◆ **WHAT YOU ARE ASKED TO DO**
Every record below should be transcribed exactly. Omit the images.

[[ EXTRACTED DATA open ]]

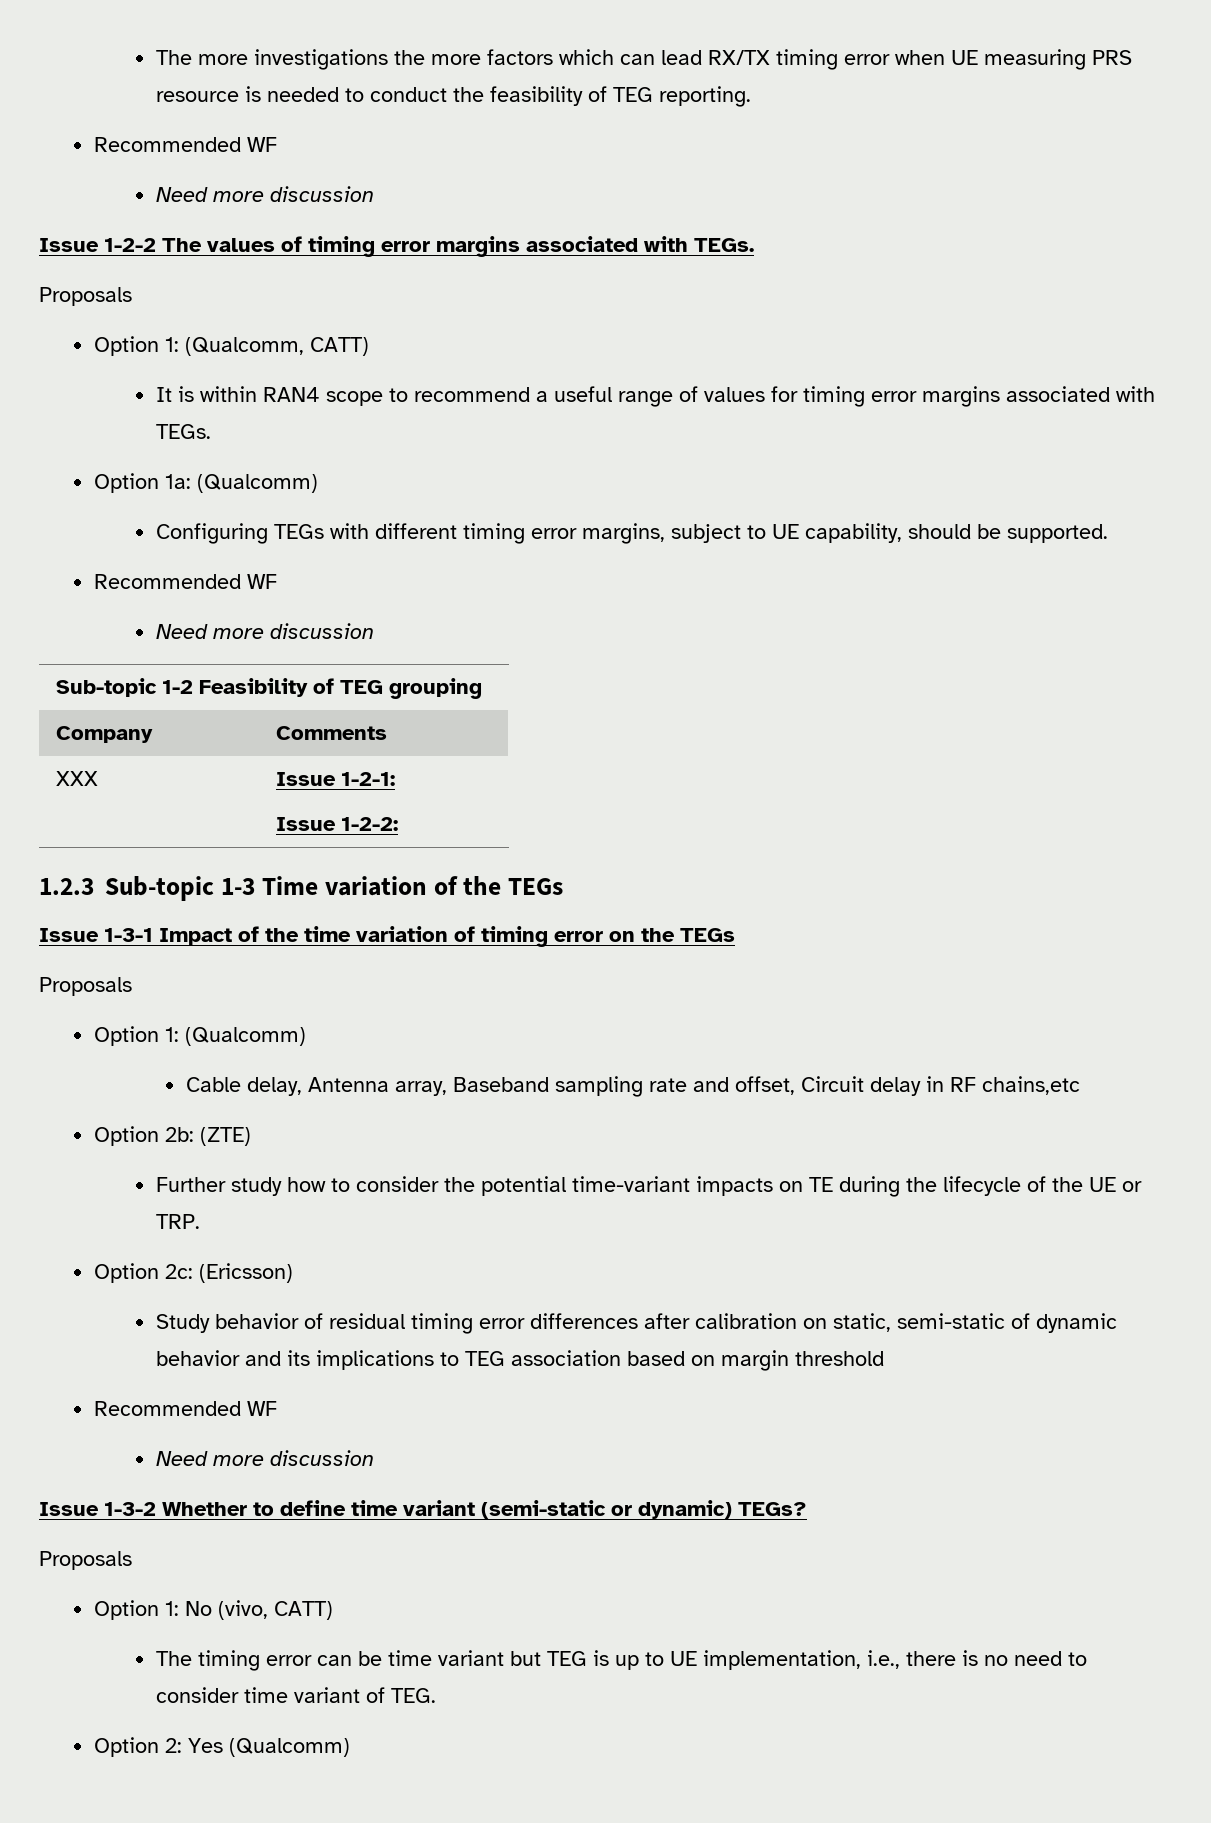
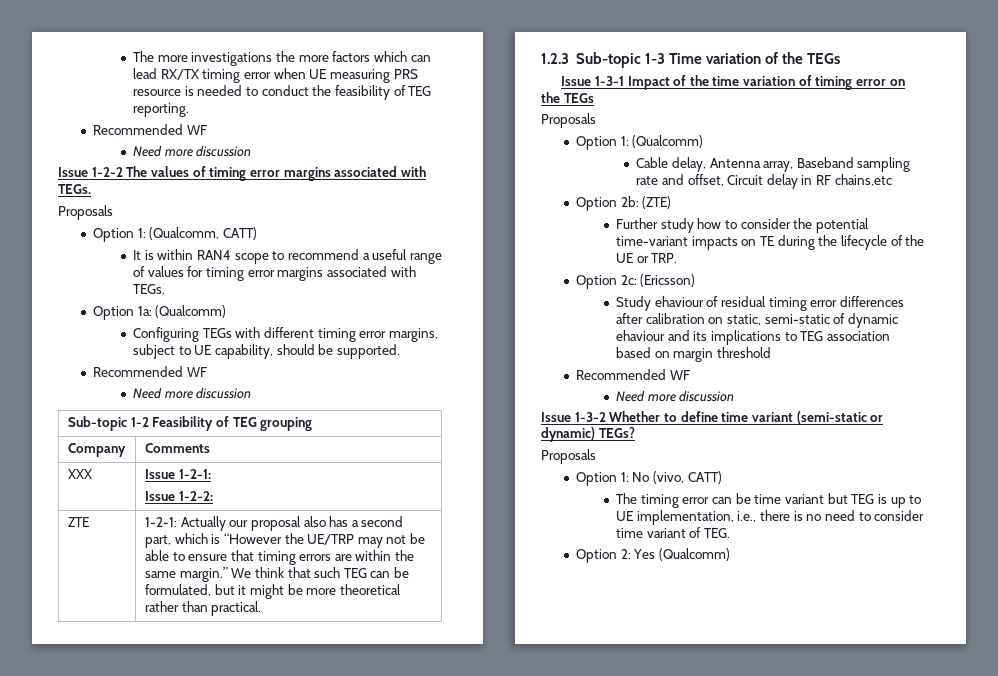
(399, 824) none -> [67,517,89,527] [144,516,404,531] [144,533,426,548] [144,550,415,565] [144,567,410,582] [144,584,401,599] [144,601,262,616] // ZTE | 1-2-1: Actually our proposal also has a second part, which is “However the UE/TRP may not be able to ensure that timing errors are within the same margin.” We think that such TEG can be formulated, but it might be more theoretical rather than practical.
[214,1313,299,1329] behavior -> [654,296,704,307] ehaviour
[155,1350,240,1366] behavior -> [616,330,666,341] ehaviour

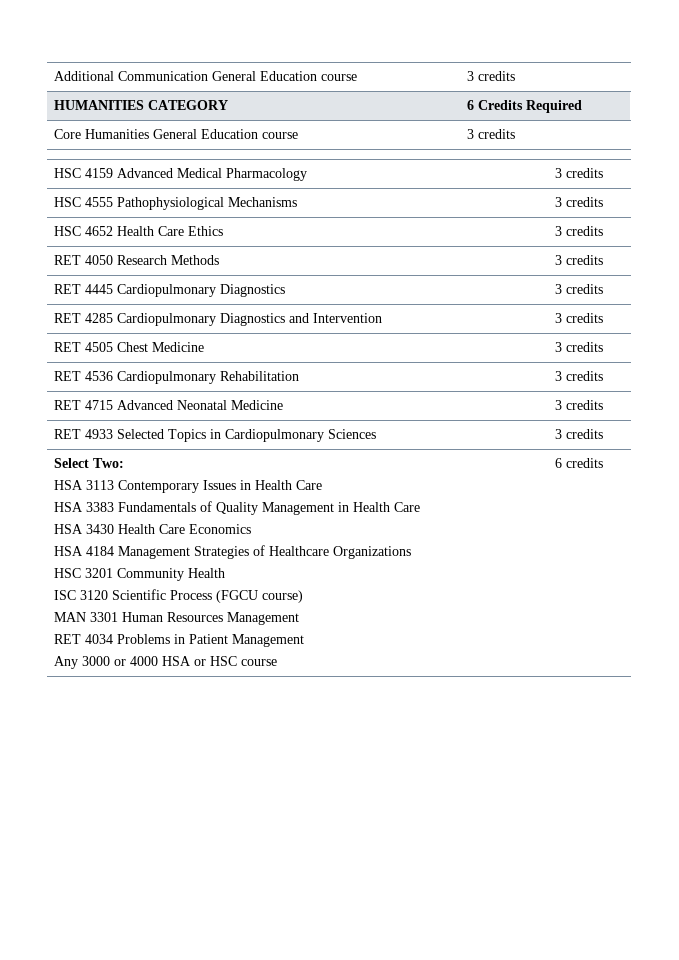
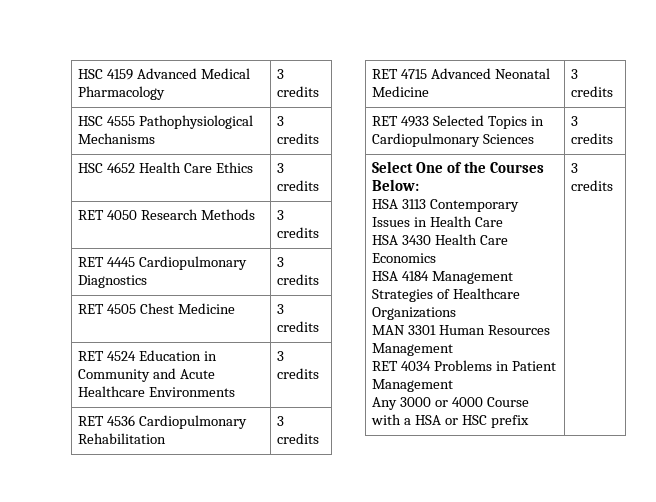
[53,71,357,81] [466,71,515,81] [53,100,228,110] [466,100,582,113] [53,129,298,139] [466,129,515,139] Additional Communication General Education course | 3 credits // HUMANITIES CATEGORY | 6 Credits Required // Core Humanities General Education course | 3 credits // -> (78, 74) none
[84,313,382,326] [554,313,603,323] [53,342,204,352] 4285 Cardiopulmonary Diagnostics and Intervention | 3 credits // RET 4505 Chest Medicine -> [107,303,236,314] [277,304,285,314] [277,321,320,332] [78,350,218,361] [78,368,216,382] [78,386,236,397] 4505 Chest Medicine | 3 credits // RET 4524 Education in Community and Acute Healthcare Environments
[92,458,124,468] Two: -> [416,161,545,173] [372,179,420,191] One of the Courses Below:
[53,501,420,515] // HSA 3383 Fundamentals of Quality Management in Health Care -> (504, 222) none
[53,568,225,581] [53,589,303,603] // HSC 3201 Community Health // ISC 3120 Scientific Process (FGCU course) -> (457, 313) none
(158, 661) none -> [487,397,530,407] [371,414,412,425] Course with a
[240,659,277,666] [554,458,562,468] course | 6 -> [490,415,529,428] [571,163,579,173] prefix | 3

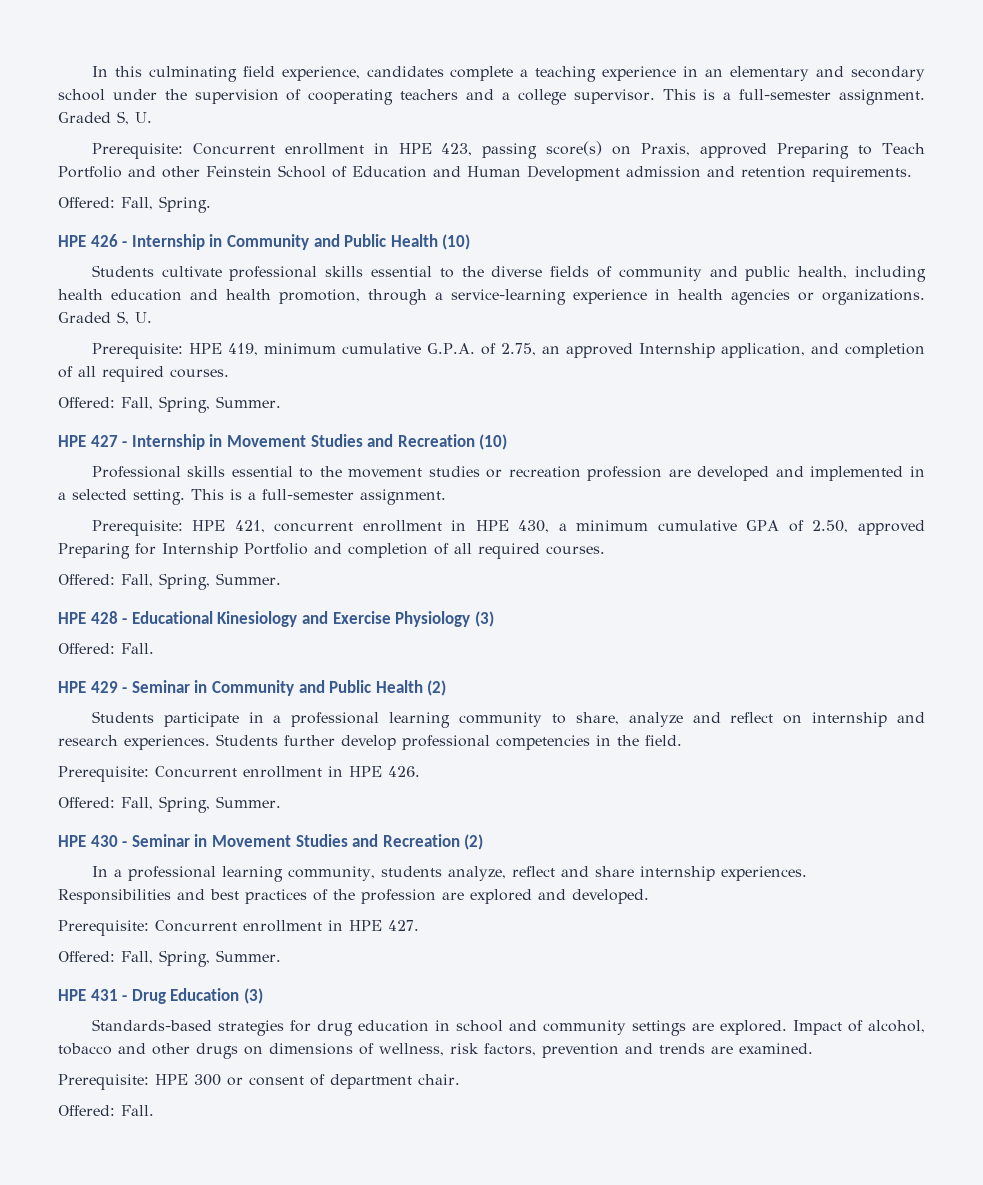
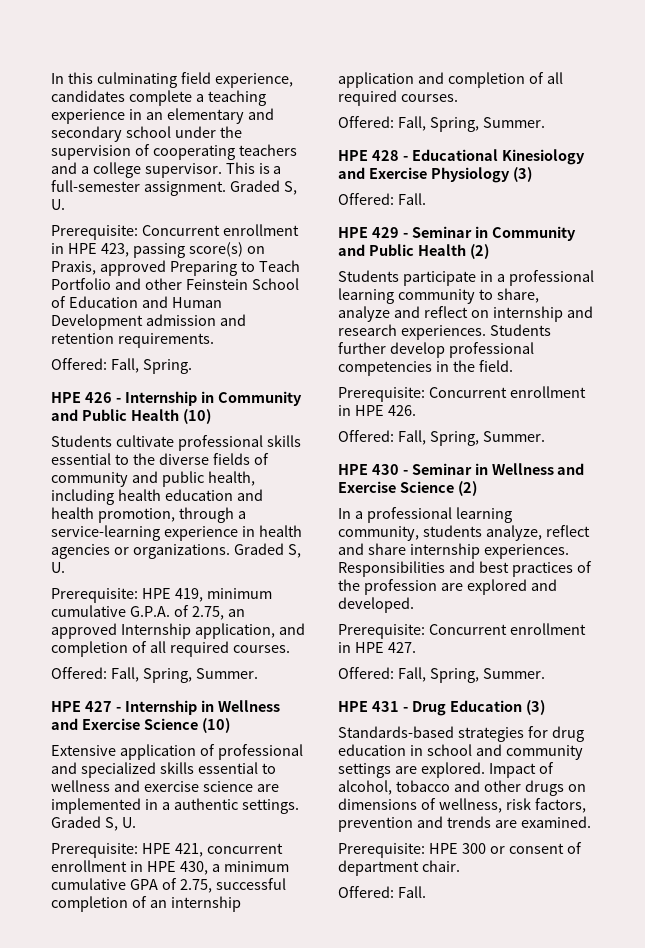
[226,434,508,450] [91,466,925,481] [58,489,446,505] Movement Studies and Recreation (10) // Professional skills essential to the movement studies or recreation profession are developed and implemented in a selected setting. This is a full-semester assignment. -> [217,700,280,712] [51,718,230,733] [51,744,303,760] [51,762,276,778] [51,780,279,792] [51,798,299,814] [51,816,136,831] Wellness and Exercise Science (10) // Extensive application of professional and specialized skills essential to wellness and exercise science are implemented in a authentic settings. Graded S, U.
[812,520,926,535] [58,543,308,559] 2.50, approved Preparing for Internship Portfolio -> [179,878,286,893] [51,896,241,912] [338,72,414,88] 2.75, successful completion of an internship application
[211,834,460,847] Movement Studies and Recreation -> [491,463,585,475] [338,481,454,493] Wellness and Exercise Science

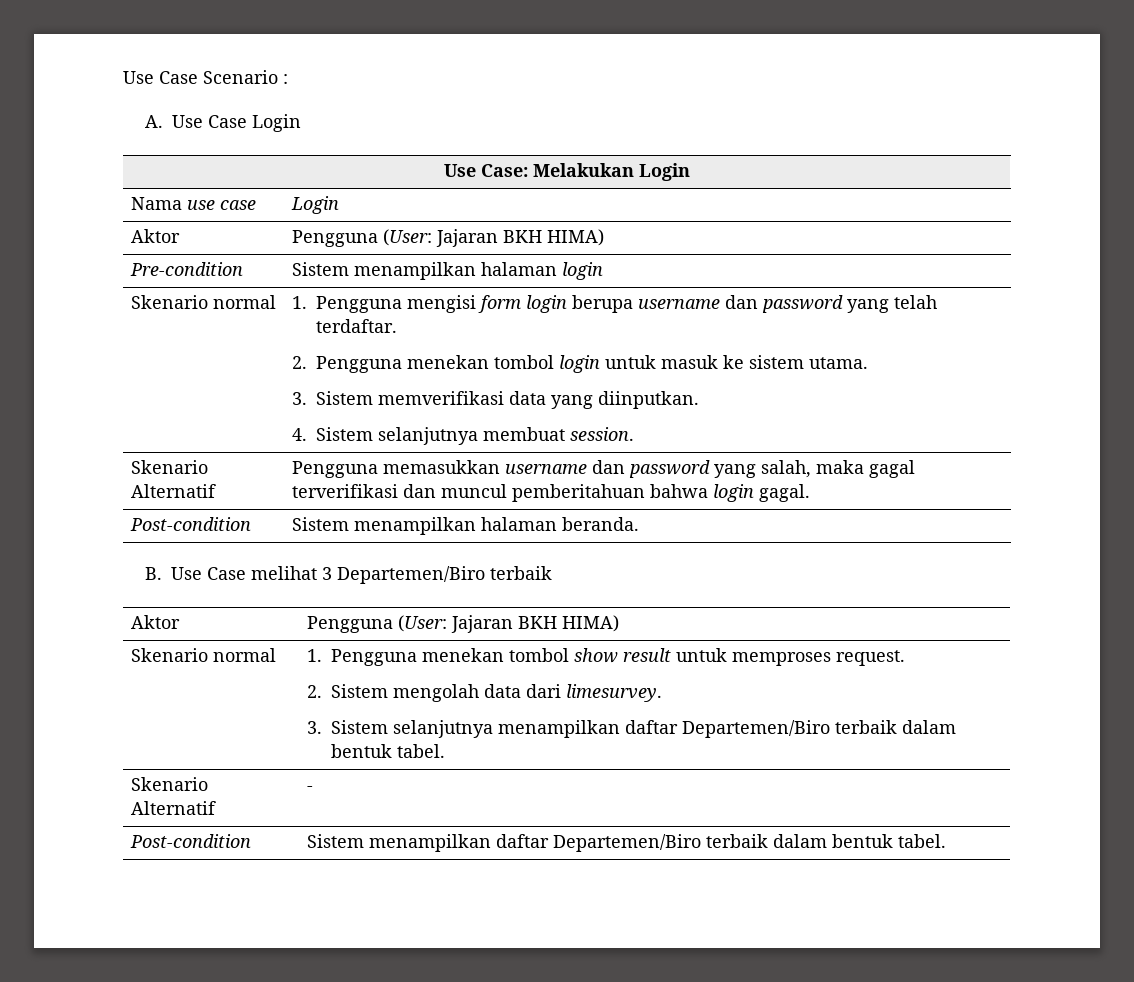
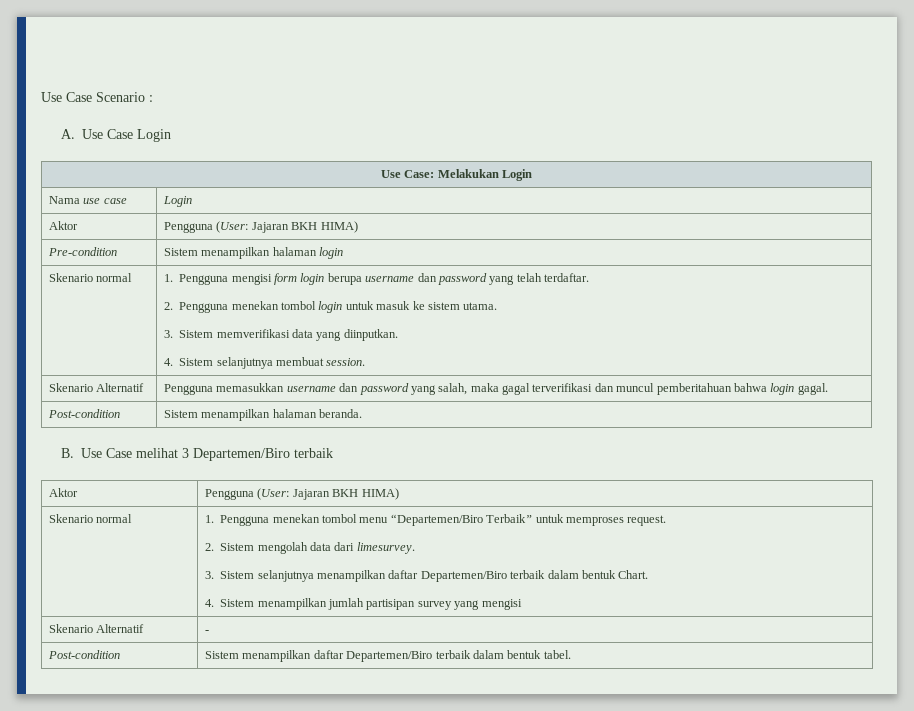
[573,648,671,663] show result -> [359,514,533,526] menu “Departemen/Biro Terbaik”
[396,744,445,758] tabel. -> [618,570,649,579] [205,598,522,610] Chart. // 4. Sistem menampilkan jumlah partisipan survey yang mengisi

[[ EXTRACTED DATA closed ]]

◆ **RESPONSE AREA**
(399, 824) none -> [67,517,89,527] [144,516,404,531] [144,533,426,548] [144,550,415,565] [144,567,410,582] [144,584,401,599] [144,601,262,616] // ZTE | 1-2-1: Actually our proposal also has a second part, which is “However the UE/TRP may not be able to ensure that timing errors are within the same margin.” We think that such TEG can be formulated, but it might be more theoretical rather than practical.
[214,1313,299,1329] behavior -> [654,296,704,307] ehaviour
[155,1350,240,1366] behavior -> [616,330,666,341] ehaviour

[53,71,357,81] [466,71,515,81] [53,100,228,110] [466,100,582,113] [53,129,298,139] [466,129,515,139] Additional Communication General Education course | 3 credits // HUMANITIES CATEGORY | 6 Credits Required // Core Humanities General Education course | 3 credits // -> (78, 74) none
[84,313,382,326] [554,313,603,323] [53,342,204,352] 4285 Cardiopulmonary Diagnostics and Intervention | 3 credits // RET 4505 Chest Medicine -> [107,303,236,314] [277,304,285,314] [277,321,320,332] [78,350,218,361] [78,368,216,382] [78,386,236,397] 4505 Chest Medicine | 3 credits // RET 4524 Education in Community and Acute Healthcare Environments
[92,458,124,468] Two: -> [416,161,545,173] [372,179,420,191] One of the Courses Below:
[53,501,420,515] // HSA 3383 Fundamentals of Quality Management in Health Care -> (504, 222) none
[53,568,225,581] [53,589,303,603] // HSC 3201 Community Health // ISC 3120 Scientific Process (FGCU course) -> (457, 313) none
(158, 661) none -> [487,397,530,407] [371,414,412,425] Course with a
[240,659,277,666] [554,458,562,468] course | 6 -> [490,415,529,428] [571,163,579,173] prefix | 3

[226,434,508,450] [91,466,925,481] [58,489,446,505] Movement Studies and Recreation (10) // Professional skills essential to the movement studies or recreation profession are developed and implemented in a selected setting. This is a full-semester assignment. -> [217,700,280,712] [51,718,230,733] [51,744,303,760] [51,762,276,778] [51,780,279,792] [51,798,299,814] [51,816,136,831] Wellness and Exercise Science (10) // Extensive application of professional and specialized skills essential to wellness and exercise science are implemented in a authentic settings. Graded S, U.
[812,520,926,535] [58,543,308,559] 2.50, approved Preparing for Internship Portfolio -> [179,878,286,893] [51,896,241,912] [338,72,414,88] 2.75, successful completion of an internship application
[211,834,460,847] Movement Studies and Recreation -> [491,463,585,475] [338,481,454,493] Wellness and Exercise Science

[573,648,671,663] show result -> [359,514,533,526] menu “Departemen/Biro Terbaik”
[396,744,445,758] tabel. -> [618,570,649,579] [205,598,522,610] Chart. // 4. Sistem menampilkan jumlah partisipan survey yang mengisi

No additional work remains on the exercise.